SPD and CPC file dueling briefs in legal fight over SPOG contract

As directed by Judge James Robart, who oversees the city’s 2012 consent decree over biased policing, the Community Police Commission and the City of Seattle have both filed their final briefs on the new contract with SPOG, the police officers’ union, and on the recent arbitrator’s reversal of the termination of Adley Shepherd for excessive use of force. And neither side is backing down.

This series of legal briefs was intended to be complete by the end of December, but the federal government shutdown, the winter storms in Seattle, and then the sheer length of the CPC brief led to several extensions of the schedule. But now, finally, they are all filed. For the record, here is:

  • the city’s original brief;
  • the DOJ’s brief, and my analysis of it;
  • The CPC’s brief, and an accompanying lengthy declaration by retired Judge Anne Levinson, former OPA Auditor and a consultant to the CPC;
  • The city’s reply, filed earlier this week.

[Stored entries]
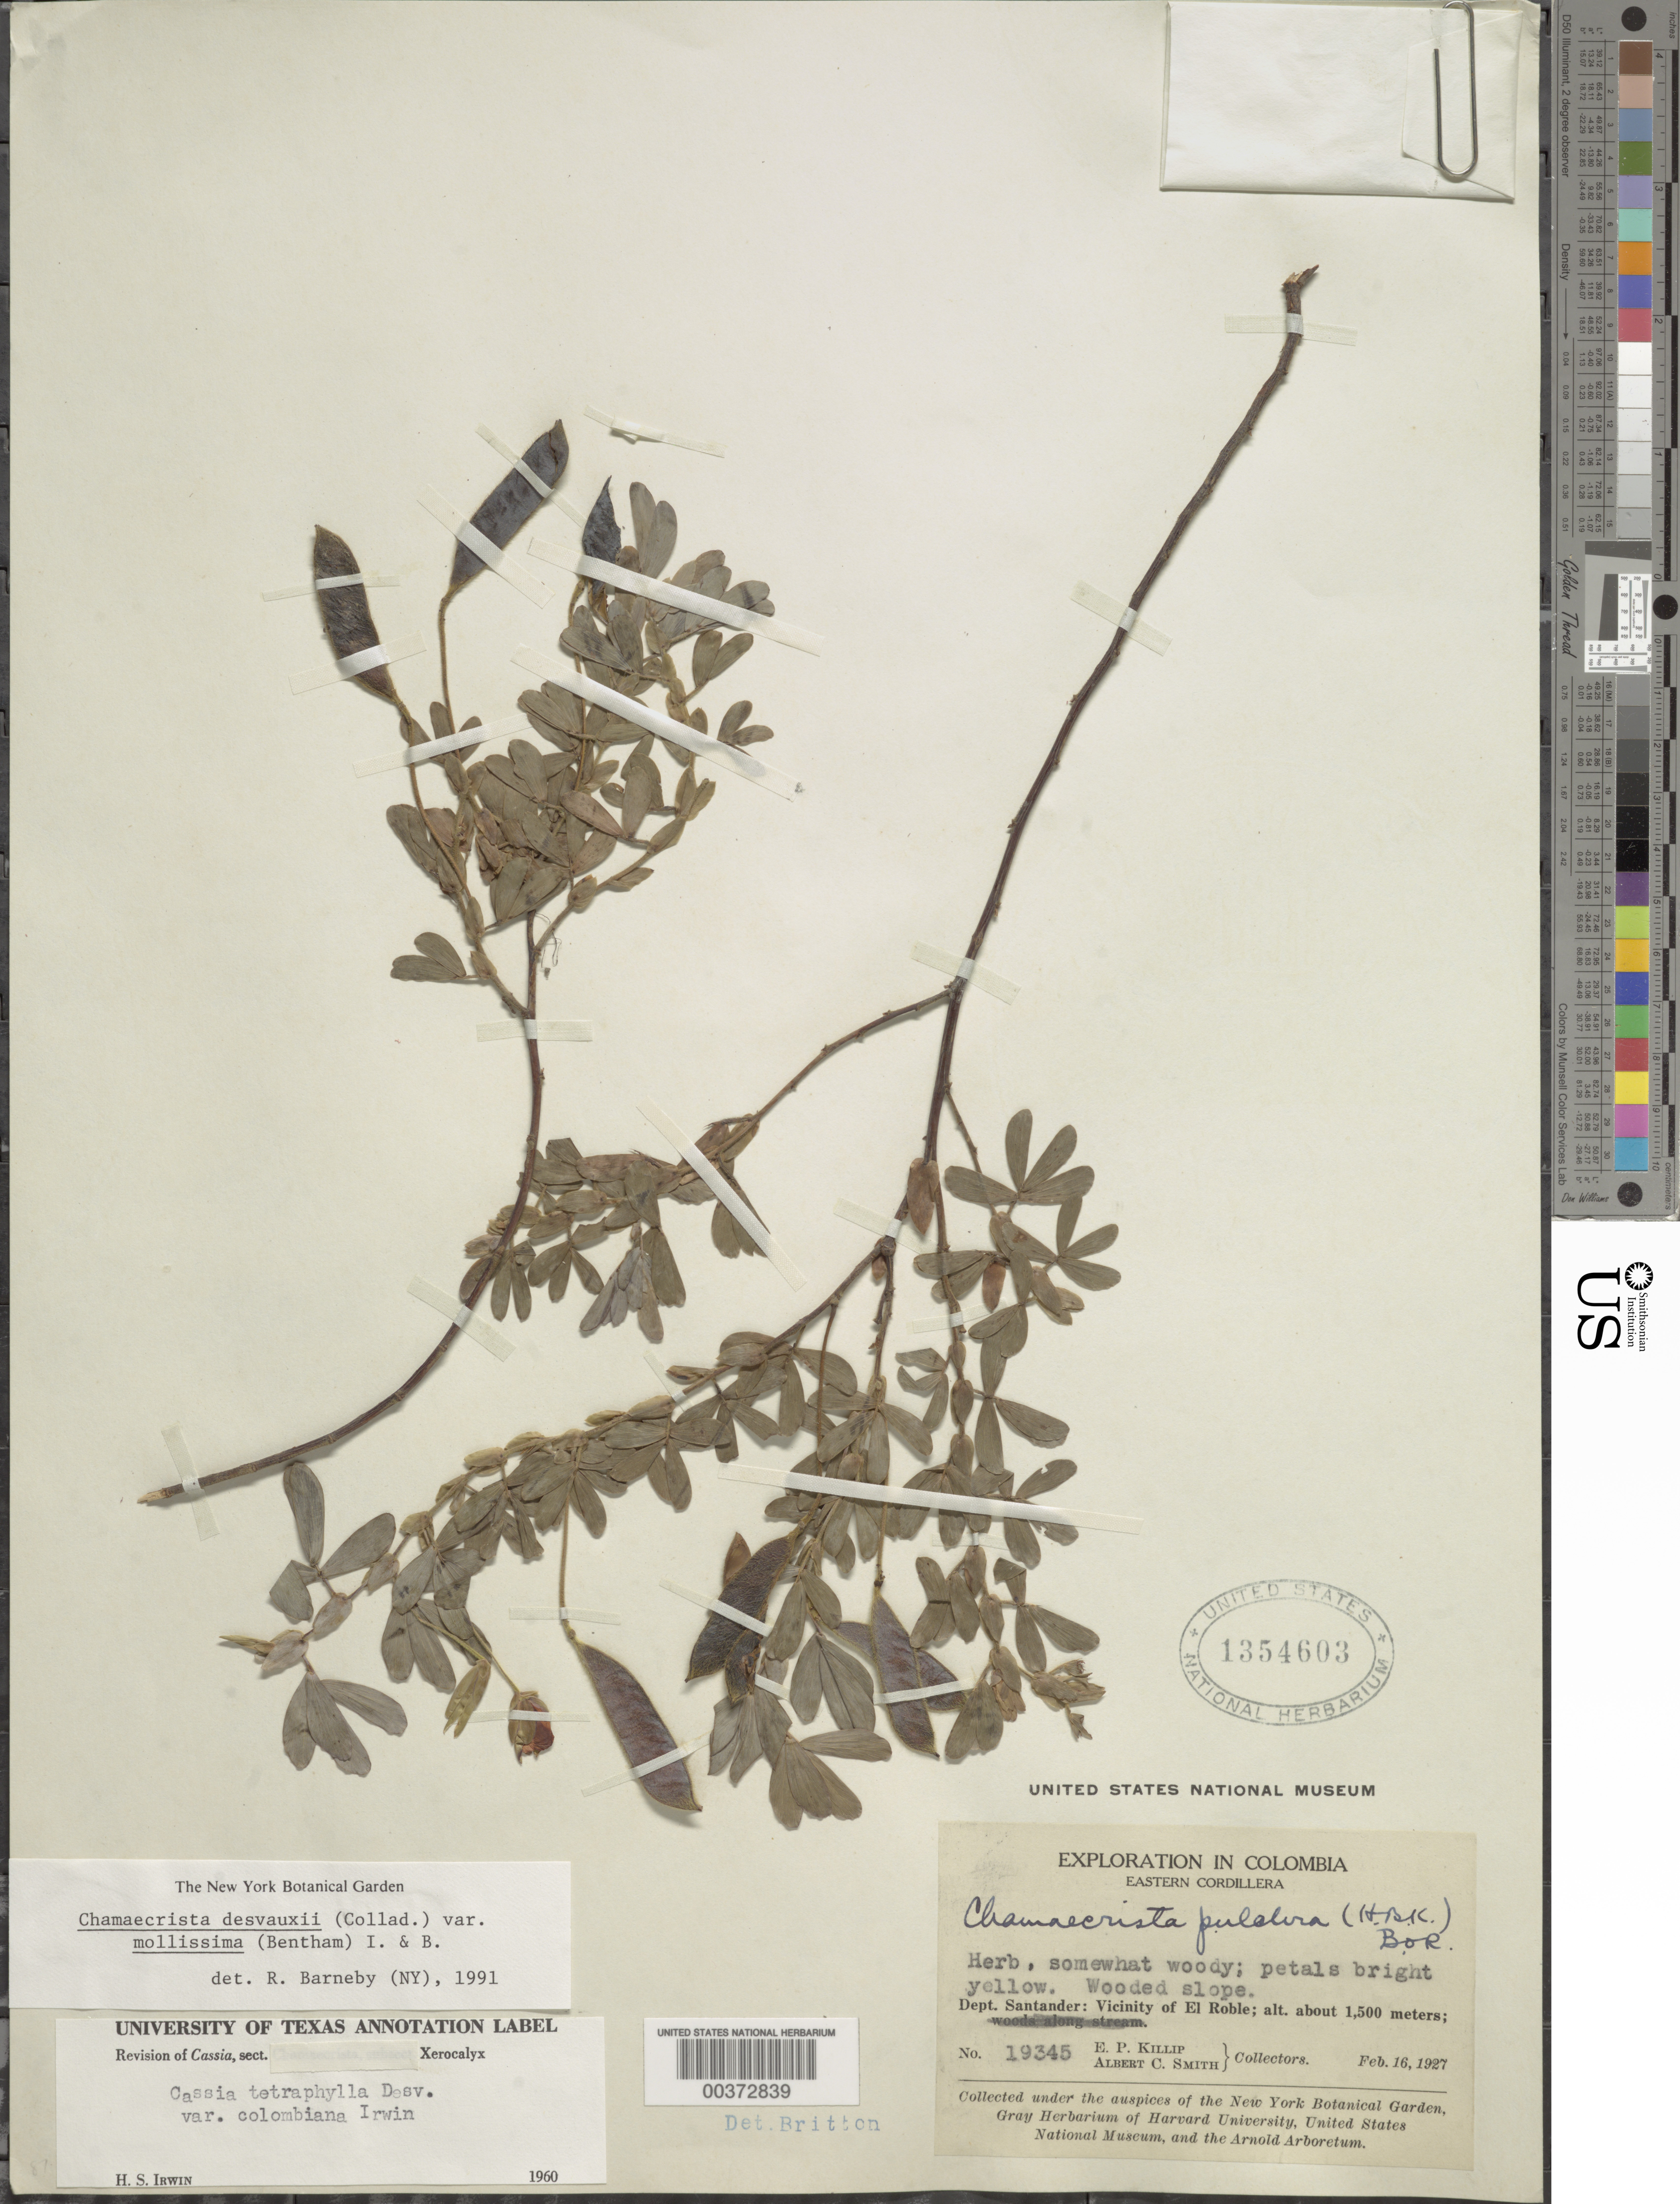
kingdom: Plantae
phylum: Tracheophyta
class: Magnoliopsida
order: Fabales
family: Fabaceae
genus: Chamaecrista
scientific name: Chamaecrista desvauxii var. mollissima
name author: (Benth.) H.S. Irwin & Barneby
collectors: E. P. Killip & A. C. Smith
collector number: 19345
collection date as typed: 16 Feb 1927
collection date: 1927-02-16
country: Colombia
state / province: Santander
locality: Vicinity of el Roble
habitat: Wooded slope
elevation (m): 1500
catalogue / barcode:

▶ _What to work on_
Reproduce the passage of the article on the SPOG contract briefs that begins at the words "SPD and CPC" and stops after the words "is backing down.".

▶ _Solution to the exercise_
SPD and CPC file dueling briefs in legal fight over SPOG contract

As directed by Judge James Robart, who oversees the city’s 2012 consent decree over biased policing, the Community Police Commission and the City of Seattle have both filed their final briefs on the new contract with SPOG, the police officers’ union, and on the recent arbitrator’s reversal of the termination of Adley Shepherd for excessive use of force. And neither side is backing down.